> **Given data**:
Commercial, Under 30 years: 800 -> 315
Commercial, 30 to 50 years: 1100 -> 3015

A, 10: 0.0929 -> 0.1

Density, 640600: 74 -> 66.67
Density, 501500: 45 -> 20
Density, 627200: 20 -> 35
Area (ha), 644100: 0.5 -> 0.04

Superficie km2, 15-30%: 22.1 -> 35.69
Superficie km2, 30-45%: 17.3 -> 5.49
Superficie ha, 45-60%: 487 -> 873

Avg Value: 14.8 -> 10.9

==

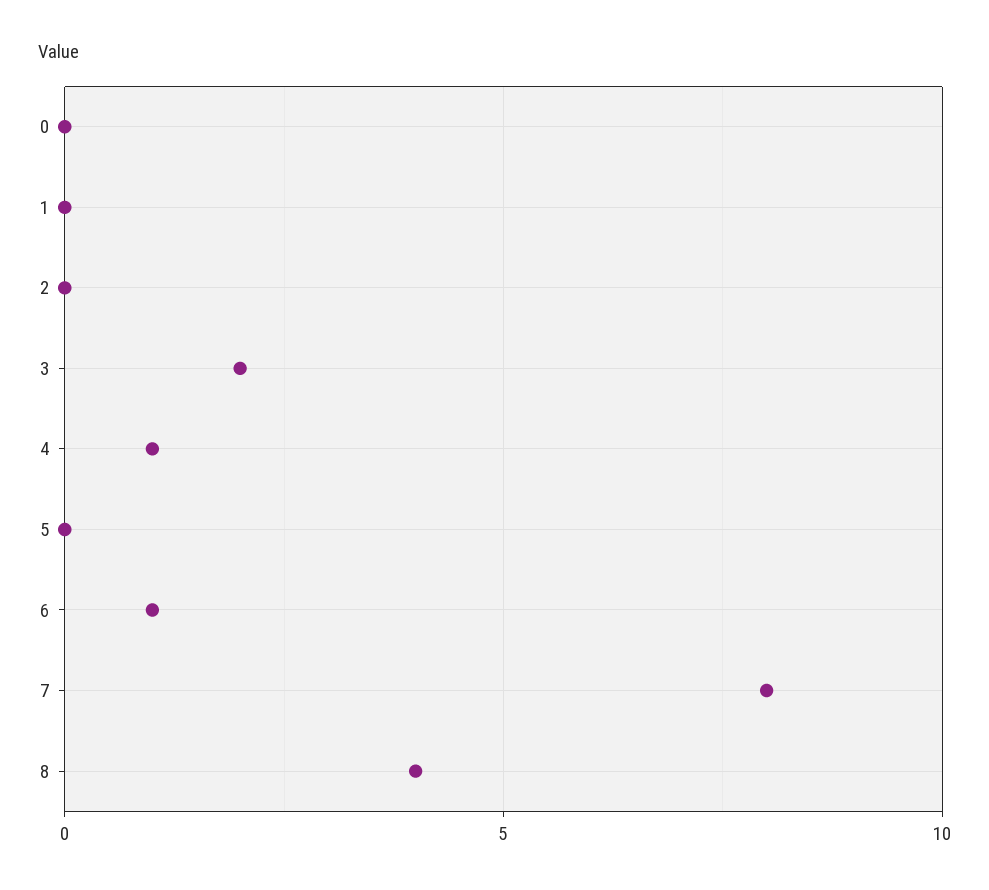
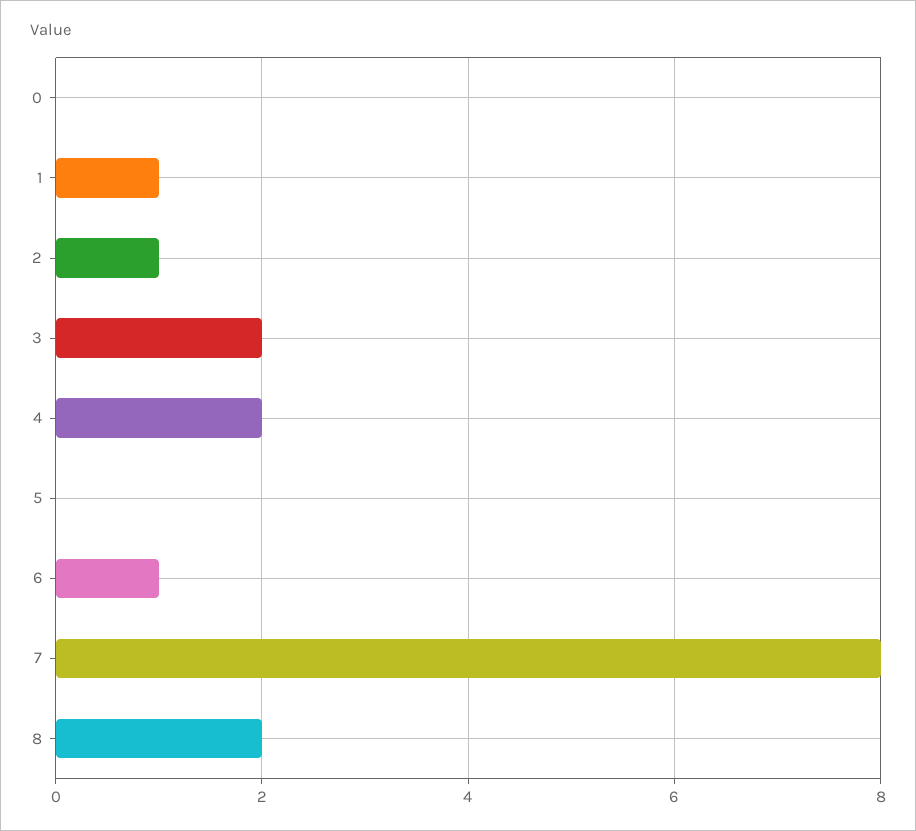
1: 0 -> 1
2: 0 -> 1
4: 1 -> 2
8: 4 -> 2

==

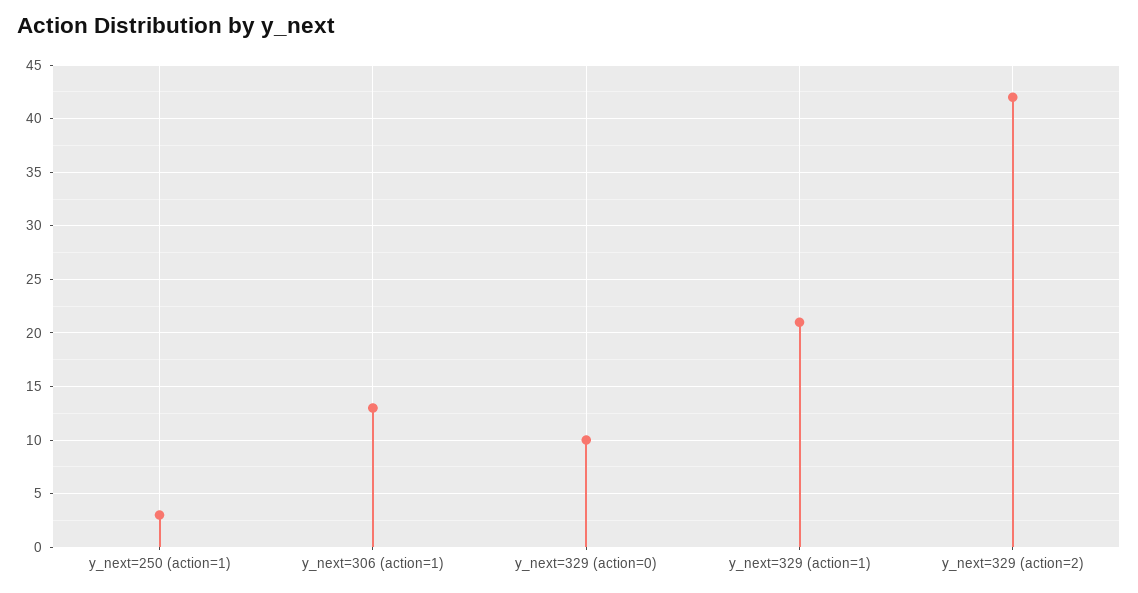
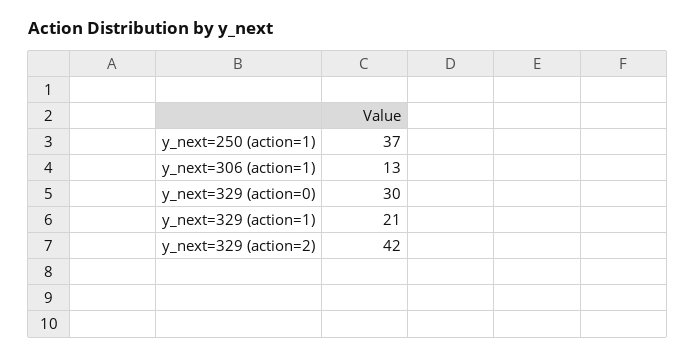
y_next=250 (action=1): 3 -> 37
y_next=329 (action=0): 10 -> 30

> **Directive**:
What you give back should be only the lines of the records above, starting at the line with "Superficie km2, 15-30%: 22.1 -> 35.69" and ending at the line with "Avg Value: 14.8 -> 10.9", restated word for word.

> **Response area**:
Superficie km2, 15-30%: 22.1 -> 35.69
Superficie km2, 30-45%: 17.3 -> 5.49
Superficie ha, 45-60%: 487 -> 873

Avg Value: 14.8 -> 10.9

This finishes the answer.